Holding grudges and ‘punishing’ the other are habits that can be poisonous to long-term relationships. That is why people who genuinely care for their partner allow themselves the time to calm down and let go of their hurts with the optimism that everything will work out fine in the future.
Holding Onto the Best of the Other
No person in the world is perfect. While there can be strong degrees of compatibility, there will always be something about the other person that is not enjoyed. The difference between ordinary couples and those in successful, long-lasting relationships is that those in long-term relationships understand the power of their perception of the other.

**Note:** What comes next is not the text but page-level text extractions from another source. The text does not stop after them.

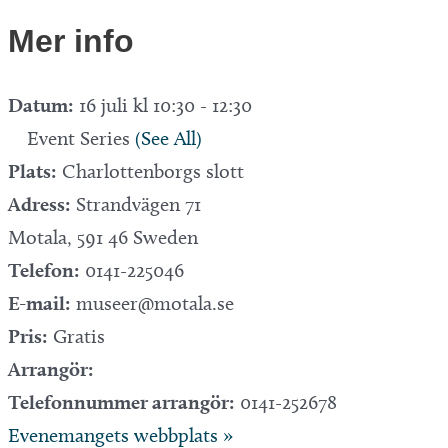
Mer info
Datum:
16 juli kl 10:30
-
12:30
Event Series
(See All)
Plats:
Charlottenborgs slott
Adress:
Strandvägen 71
Motala
,
591 46
Sweden
Telefon:
0141-225046
E-mail:
museer@motala.se
Pris:
Gratis
Arrangör:
Telefonnummer arrangör:
0141-252678
Evenemangets webbplats »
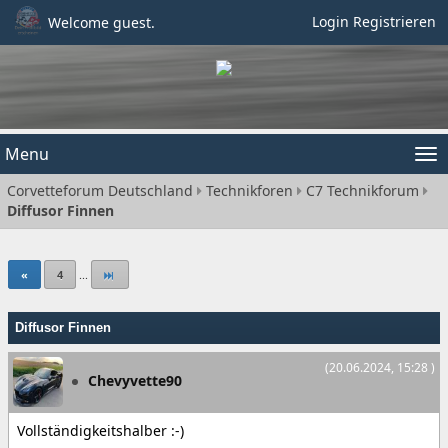
Login
Registrieren
Welcome guest.
Menu
Tog
Corvetteforum Deutschland
Technikforen
C7 Technikforum
nav
Diffusor Finnen
«
4
...
Diffusor Finnen
(20.06.2024, 15:28 )
Chevyvette90
Vollständigkeitshalber :-)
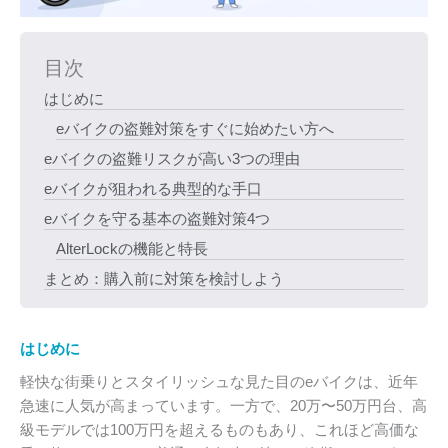
目次
はじめに
eバイクの盗難対策をすぐに始めたい方へ
eバイクの盗難リスクが高い3つの理由
eバイクが狙われる典型的な手口
eバイクを守る基本の盗難対策4つ
AlterLockの機能と特長
まとめ：購入前に対策を検討しよう
はじめに
軽快な街乗りとスタイリッシュな見た目のeバイクは、近年
急速に人気が高まっています。一方で、20万〜50万円台、高
級モデルでは100万円を超えるものもあり、これほど高価な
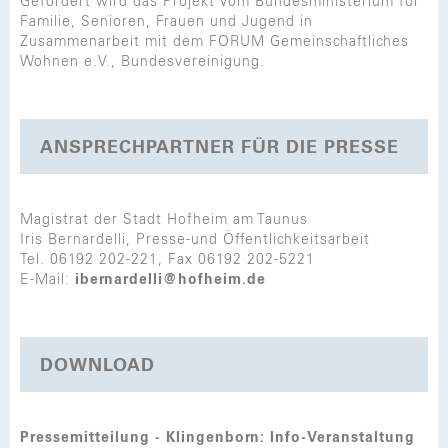
Gefördert wird das Projekt vom Bundesministerium für
Familie, Senioren, Frauen und Jugend in
Zusammenarbeit mit dem FORUM Gemeinschaftliches
Wohnen e.V., Bundesvereinigung.
ANSPRECHPARTNER FÜR DIE PRESSE
Magistrat der Stadt Hofheim am Taunus
Iris Bernardelli, Presse-und Öffentlichkeitsarbeit
Tel. 06192 202-221, Fax 06192 202-5221
E-Mail:
ibernardelli@hofheim.de
DOWNLOAD
Pressemitteilung - Klingenborn: Info-Veranstaltung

A factor that predicts longevity in a relationship is holding a positive image of one’s partner. This means that although the partner exhibits different behaviors when one keeps focussing on their good qualities and what is preferred in them, the couple tends to stay ‘in love even when they have been together for a very long time.
Detecting and Managing Stress
Stress can eat away at us, particularly something that is so important to us as our lasting relationship is. When we are stressed, our relationships are affected as well. Most people can unknowingly transfer their stresses from other parts of their lives onto their partnerships.
A good place to start is knowing where your stress comes from and what is causing it. Make a clear distinction between stressful factors and your relationship, and leave the stress out the door when talking and interacting with your partner.
Things that you can do to manage your stress levels are seemingly little, but they help. It could be meditating, sleeping enough hours every night, eating well, and exercising. These things will not only improve your health but your relationship as well.
Being a Team
Some couples tend to interact with each other as if they are on a battlefield. This is a pattern of behavior that does not contribute to a good relationship.
When two people are in a couple, it is in their best interest to understand that they are together on the same ship. When one fails, so does the other.
While conflicts can arise and they do between two different people, couples who want to make it, in the long run, understand that they must solve the problems together as a team. It is no longer about who is right and wrong but more about “how can we work together to solve this problem that we have”.
This type of behavior builds trust and friendliness between the two people and lets them solve conflicts in a mature manner.
Final Thoughts on Cultivating a Lasting Relationship
A long lasting relationship is not something that is a given. Compatibility between partners is only the soil on which the lasting relationship grows. Although it matters, a couple that wants to make something beautiful grow between them will cultivate their relations and grow as individuals along the way.
And as Anthony Robbins says, “Do what you did at the beginning of the relationship and there won’t be an end”. It is too easy to slack off when time passes, but a long-term relationship does not have to be given up on. Make every day as if it is the first one you met the other to keep the relationship refreshed and alive.